COMPLETE THE FOLLOWING =>
a) Answer these questions from the text on the vicereines of India:
(i) In what year did the entire landmass of India come under direct control of the British crown?
(ii) Whose diary of service as secretary to Lady Reading offers insights into viceroyalty in the 1920s?
(iii) What has Roger A. Beaumont specialized in studying?
b) Resume the text on the vicereines of India, picking up after its final sentence.

SOURCE DOCUMENT =>
··········

In 1858 the entire landmass of India came under direct control of the British crown. To reflect the status and role of the Governor General as representation of the monarch to the feudal rulers of the princely states the term viceroy and governor general of India was applied. His consort was accordingly elevated to vicereine.
From the first Charlotte canning through to the ultimate vicereine Edwina Mountbatten this is the biographical history of the invisible empresses illustrating what is was to occupy the most powerful position accessible to a woman in the age of the British Empire in India.
Penny Beaumont retired from the Texas A&S university system in 2003 where she had served as the system first female vice chancellor she currently serves as president of the board of directors for the foundation of women.
Roger A. Beaumont professor of history Texas A&M University has specialized in the study of command and control and of special operations and elite units.
While some vicereines’ lives have been described at length by biographers and historians, they have not been surveyed as a whole. In studies of the Indian viceroyalty, aside from Charlotte Canning, Mary Curzon, Edith Lytton and Edwina Mountbatten, most vicereines have received a few paragraphs or incidental mention, with sparse reference to their charitable work, or involvement in the dynamics of the viceroyalty. Little is to be found in biographies of the viceroys, several of whom had long and distinguished careers of which their time in India was but one episode. Of those several vicereines wrote about their lives in India, perhaps most outstanding of those efforts, Hariot Dufferin’s Our Viceregal Life in India reveals her deep fascination with India’s people and culture, and eagerness to learn more and record her experience. Early drafts of Mary Minto’s India, Minto and Morley, written to highlight her husband’s role in framing the Morley-Minto reforms of 1909, display a sparkle and texture which were substantially blunted in editing. Yvonne Fitzroy’s diary of her service as secretary to Lady Reading offers insights into viceroyalty in the 1920s, including the prejudices and social slights endured by a Jewish viceroy and his wife. But none provide a comprehensive look at these “imperial divas” and the evolution of the role of the viceroy’s wife through the 90 years of the Raj.

··········

DATA =>
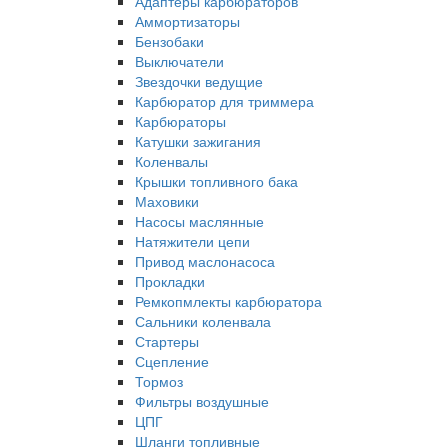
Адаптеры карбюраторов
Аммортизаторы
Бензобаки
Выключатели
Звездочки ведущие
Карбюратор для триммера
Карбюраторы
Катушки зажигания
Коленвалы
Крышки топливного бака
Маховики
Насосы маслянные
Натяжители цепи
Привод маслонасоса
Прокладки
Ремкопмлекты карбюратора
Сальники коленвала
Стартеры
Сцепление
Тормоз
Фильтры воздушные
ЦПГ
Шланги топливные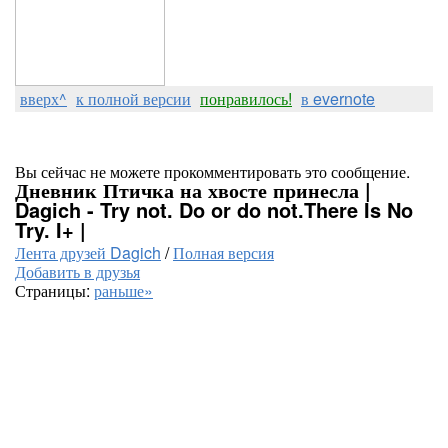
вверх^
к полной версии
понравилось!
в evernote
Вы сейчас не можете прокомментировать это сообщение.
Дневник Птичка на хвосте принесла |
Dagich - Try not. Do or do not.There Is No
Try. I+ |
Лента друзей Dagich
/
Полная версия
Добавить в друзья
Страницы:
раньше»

··········

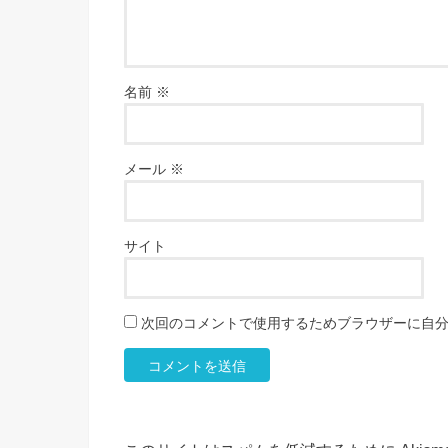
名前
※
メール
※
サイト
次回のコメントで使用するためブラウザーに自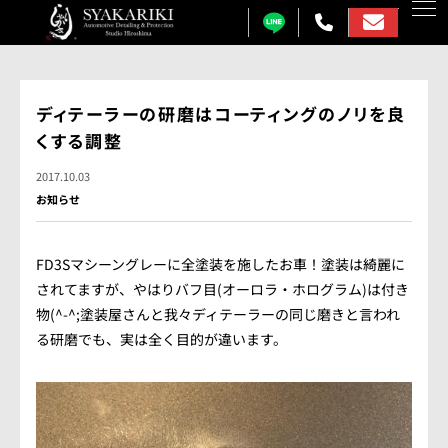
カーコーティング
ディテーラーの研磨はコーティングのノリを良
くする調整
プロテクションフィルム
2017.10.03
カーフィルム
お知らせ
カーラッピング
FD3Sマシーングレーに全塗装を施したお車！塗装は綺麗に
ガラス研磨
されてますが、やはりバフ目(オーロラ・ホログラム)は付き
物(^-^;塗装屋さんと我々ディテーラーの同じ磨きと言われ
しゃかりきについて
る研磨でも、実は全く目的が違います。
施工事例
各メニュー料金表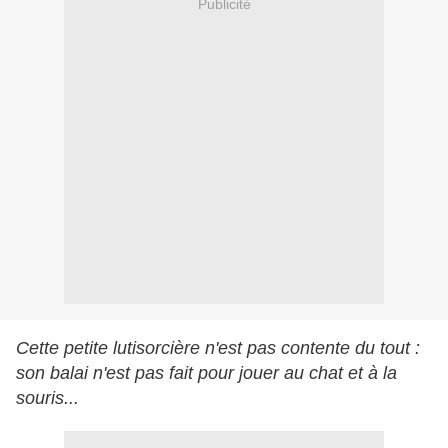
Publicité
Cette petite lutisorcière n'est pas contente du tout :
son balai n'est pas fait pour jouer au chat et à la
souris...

··········

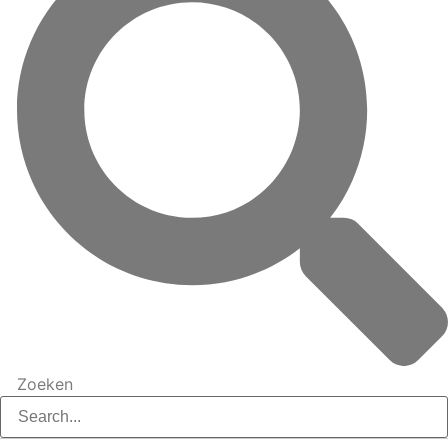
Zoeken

··········

TASK-BY-TASK ANSWERS =>
a)
(i) 1858
(ii) Yvonne Fitzroy's
(iii) Command and control, and special operations and elite units

b)
The diaries and oral histories of women who had spent years in India reflect extreme views they held of their experience either as the most horrific or the most exhilarating and exciting of their lives or both. Virtually none were ambivalent. Some left India regretfully, savouring an independence of mind and liberating experiences gained there as they returned to a world in which their talents would be far less appreciated, and where they would enjoy far less freedom than they did on the ramparts of empire. Others left joy fully, never looking back, delighted to leave the misery that being in India was for so many women. And a few realised only long afterward how much India “had seeped into their bones.
Most vicereines’ unpublished diaries, journals, and correspondence provide details of their experience, as do some of their husbands’ papers, both public and private, or letters written home from India. While each viewed India from a unique perspective, some common themes are visible. The vicereines were all at once fascinated by the exotic environment of the East, filled with palaces and bejewelled princes and maharajahs, horrified by the glimpses of the “real” India and its pervasive eroticism, and confused by the unique blend of violence, poverty, ugliness, gross wealth, and sublime beauty. How their views of all that changed during their tour of duty is a common thread of their stor5c Despite the luxury of dwelling in palatial residences in Calcutta, Simla, and later Delhi, like other Englishwomen in India, vicereines dealt with sometimes appalling heat and humidity, intrusions by insects and animals, spoiled food, warm beverages, and such trivial but cumulatively wearing things as the decay of treasured books, clothing, and shoes. They often left children and elderly parents in England, and until the extension of the cable system, learned of deaths and illnesses only weeks or months after they occurred. And all of them saw death come close, often, and sometimes instantly, and without warning, from disease or terrorism, living with the fear, based on certain knowledge, that they, like the first vicereine, Charlotte Canning, or many loved ones or friends, might not live to return home.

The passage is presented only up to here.